Automation works really well for simple, repetitive and well-defined tasks. Trying to automate something that is complex requires significant expertise, because it’s hard to do. It’s a major reason why, despite the focus of artificial intelligence (AI), automating advice documentation is still some way off.

However, there’s a golden rule to understand, so skip it at your peril. The more automation you put into a system, the more technology-driven it becomes, meaning the more important human oversight becomes.

Any fully-automated system allowed to run rampant with even the smallest flaw, can result in a host of rework, which often costs substantially more to fix than the efficiency benefits provided. This is highly relevant if you’re thinking of implementing complex software in your practice.

So, it’s vitally important to have someone who knows how the software works and is keeping an eye to make sure it does what it’s supposed to do.

Principle 5: Cessation

This final concept from Peter Drucker – an American management consultant, educator and author, whose writings contributed to the philosophical and practical foundations of the modern business corporation – is probably my favourite. It’s the idea that sometimes the best solution to inefficiency is not to do anything.

I’m a bit of a tweaker by nature, but I’ve learned not to, because often by jumping in and trying to fix something, you’re not allowing things to run their natural course.

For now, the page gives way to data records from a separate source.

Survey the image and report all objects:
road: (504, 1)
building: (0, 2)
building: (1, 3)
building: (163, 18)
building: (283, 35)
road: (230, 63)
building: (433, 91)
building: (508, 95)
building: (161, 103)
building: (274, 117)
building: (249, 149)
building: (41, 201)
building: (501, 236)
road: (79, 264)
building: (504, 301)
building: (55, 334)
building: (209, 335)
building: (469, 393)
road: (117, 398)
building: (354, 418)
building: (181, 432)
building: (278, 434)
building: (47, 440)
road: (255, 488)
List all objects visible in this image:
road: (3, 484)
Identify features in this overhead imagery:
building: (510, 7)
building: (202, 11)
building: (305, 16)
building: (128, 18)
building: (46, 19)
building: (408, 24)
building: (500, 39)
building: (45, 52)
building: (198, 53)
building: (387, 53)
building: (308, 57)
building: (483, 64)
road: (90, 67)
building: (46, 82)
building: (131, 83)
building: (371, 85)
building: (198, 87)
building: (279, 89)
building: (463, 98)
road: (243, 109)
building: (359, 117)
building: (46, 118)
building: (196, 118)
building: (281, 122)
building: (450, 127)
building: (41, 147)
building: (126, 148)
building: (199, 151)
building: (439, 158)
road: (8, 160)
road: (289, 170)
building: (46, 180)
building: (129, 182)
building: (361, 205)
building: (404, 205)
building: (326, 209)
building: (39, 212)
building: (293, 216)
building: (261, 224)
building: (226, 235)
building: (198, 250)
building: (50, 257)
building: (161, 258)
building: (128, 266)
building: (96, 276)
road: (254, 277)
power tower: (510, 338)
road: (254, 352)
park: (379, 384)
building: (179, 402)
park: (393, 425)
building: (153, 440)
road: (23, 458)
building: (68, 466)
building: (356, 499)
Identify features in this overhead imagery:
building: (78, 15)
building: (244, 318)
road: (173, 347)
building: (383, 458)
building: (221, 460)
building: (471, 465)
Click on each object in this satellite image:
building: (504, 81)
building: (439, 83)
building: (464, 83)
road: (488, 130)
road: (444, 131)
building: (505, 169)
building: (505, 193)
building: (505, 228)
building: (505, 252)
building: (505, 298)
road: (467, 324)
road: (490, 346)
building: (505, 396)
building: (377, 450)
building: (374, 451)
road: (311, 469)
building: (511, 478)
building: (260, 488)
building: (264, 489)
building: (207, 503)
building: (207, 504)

Take for example the client who leaves an urgent message wanting to know where their portfolio is at, but the message gets missed. Two days later, it gets picked up. You go back to the client, only to find out they’ve worked out how to log onto the platform and solve the problem for themselves. Essentially, the self-service system you designed was the optimum solution all along.

It was the inaction (yours) that truly enabled the user (client) to self-correct the inefficiency.

This is true for deciding not to work with certain types of clients, not to do certain kinds of advice and a whole host of other things, and points to the fact that sometimes doing nothing is the best option of all.

Summary

My purpose in running the ‘Friction-Less’ session, and creating the tools and module that support it, was to give the practices I work with the tools to diagnose their own inefficiencies. Usually, there can be hundreds of ways to change a process, many options for maximising the output, countless tools promising to create efficiency, and a myriad of ideas of how to organise things.

However, having the ability to step back and understand how to think about it can be way better than having a portfolio of options. Because when you start on the wrong path, friction is sure to follow.

Stewart Bell is a business coach and founder of Audere Coaching & Consulting.